:: Given passage ::
========================================
A new genetic mapping project has resulted in a major step forward in understanding African-American illnesses.
It’s known in both the medical community and the African-American community that Blacks suffer disproportionately from ailments like sickle cell anemia and high blood pressure. But it’s not necessarily known why. The racial implications of disease can baffle scientists, and a better understanding of genes is required to truly get to the bottom of things. Today, a path toward that greater understanding has been laid.
In the culmination of work from a team of scientists from around the globe, the most detailed genetic map of African-Americans in the history of the world has been created and published, affording medical professionals the opportunity to understand the building blocks of African-Americans in a brand new way. The map, which appears in the scientific journal Nature, combines the work of 81 researchers who painstakingly pieced together data from five earlier studies. The result, says David Reich, the Harvard professor who co-led the study, is “one of the fundamental tools that people use for interrogating the genome, to find disease genes and to find risk factors. This is a big leap forward in one’s ability to do that.”
Already researchers have used the map to show that the genetic shuffling that occurs when DNA from a mother and father mix in the formation of sperm and eggs, African-Americans' genetic material fuses differently than whites’ genetic material. The difference lies in a gene called PRDM9.
This certainly isn’t evidence that all illnesses impacting Black people are set to go away tomorrow, but it is a major step toward a healthier African-American community. What’s more, scientists around the world are devoting time, money and effort to create this map and that is proof positive that the lives and livelihoods of Black people are no longer being ignored. Regardless of whether we can cure sickle cell, we’re at least doing our best to cure racism.
========================================
:: Dataset extract ::

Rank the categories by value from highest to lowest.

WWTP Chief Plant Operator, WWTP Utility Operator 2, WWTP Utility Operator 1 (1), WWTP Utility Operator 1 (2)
========================================
:: Task description ::
According to the article on the genetic map of African-Americans, why does the Harvard professor who co-led the study call the map a big leap forward? Answer in one to three sentences. The material has no connection to the text.

:: Output below ::
He calls the map one of the fundamental tools people use to interrogate the genome, find disease genes and find risk factors. The map greatly improves the ability to do that work.